A census tract shapefile is also accessible through the NYC open data portal or http://www1.nyc.gov/site/planning/data-maps/open-data.page
    
Overlay the census tract and precinct geometries (geopandas.overlay) to get the fraction of each tract in a precinct. This will allow you to create a weighted average of the unemployment percentage and median income.

You will need tree features from the American Community Survey which you can find on American Fact Finder.   
If, as they should, these are accessed through the API your API link should begin with https://api.census.gov/ (e.g. [5 year ACS](https://www.census.gov/data/developers/data-sets/acs-5year.html))

- the 2015  5 year ACS survey unemployment data by census tract (the total number of individuals is available through the API at the census tract geometry aggregation level. 
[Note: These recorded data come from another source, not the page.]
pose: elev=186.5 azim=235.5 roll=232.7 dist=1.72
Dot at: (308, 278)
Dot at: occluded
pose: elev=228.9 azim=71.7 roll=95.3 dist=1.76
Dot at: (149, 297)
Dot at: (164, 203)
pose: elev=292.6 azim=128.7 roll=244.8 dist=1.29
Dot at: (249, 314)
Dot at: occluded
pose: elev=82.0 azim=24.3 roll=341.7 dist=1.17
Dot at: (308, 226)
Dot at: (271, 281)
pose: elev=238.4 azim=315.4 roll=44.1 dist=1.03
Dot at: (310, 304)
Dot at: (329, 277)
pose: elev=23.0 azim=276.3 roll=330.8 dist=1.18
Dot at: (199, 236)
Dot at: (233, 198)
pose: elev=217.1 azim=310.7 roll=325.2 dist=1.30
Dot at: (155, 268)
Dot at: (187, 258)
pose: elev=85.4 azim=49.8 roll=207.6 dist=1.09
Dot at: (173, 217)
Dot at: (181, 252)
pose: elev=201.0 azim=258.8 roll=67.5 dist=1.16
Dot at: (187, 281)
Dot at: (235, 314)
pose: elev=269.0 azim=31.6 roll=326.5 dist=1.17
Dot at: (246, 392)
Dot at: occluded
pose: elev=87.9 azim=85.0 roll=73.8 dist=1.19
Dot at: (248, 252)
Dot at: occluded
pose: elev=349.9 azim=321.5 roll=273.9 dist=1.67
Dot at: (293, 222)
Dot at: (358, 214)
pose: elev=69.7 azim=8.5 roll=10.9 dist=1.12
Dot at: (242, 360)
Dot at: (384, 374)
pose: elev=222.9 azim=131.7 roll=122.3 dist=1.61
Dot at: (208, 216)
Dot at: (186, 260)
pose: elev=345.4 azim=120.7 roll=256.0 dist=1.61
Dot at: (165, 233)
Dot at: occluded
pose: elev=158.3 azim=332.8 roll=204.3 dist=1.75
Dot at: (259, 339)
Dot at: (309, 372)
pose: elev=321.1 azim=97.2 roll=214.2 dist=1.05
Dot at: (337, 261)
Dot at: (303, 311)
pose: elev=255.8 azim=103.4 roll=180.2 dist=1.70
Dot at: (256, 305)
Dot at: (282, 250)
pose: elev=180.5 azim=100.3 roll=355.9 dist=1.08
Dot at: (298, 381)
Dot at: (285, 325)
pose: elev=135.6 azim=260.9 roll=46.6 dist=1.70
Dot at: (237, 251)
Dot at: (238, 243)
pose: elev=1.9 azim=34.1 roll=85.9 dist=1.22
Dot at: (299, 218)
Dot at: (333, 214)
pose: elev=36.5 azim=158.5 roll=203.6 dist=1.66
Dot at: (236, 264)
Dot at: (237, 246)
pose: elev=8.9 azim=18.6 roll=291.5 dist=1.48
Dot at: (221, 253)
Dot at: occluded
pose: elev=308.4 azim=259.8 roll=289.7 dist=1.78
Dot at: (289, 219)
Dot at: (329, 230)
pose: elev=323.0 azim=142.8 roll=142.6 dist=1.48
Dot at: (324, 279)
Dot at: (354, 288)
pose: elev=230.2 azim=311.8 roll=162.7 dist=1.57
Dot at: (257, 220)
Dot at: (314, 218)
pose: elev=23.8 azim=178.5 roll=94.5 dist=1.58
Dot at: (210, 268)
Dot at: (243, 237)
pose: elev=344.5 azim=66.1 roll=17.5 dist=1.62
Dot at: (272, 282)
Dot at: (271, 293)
- the 2015  5 year ACS survey total count of people by census tract (to generate the unemployment percentage).

- the 2015  5 year ACS survey median income by census tract.

Some precinct geometries will fail, and likely will report that the operation is not doable with MultiPolygons. These operations are actually doable with MultyPolygons, but some of the precincts have non valid geometries. For those you can use the convex hull (pctshp.geometry.map(lambda x: x.convex_hull)) to get the intersection, with some loss (is the loss in accuracy or precision?)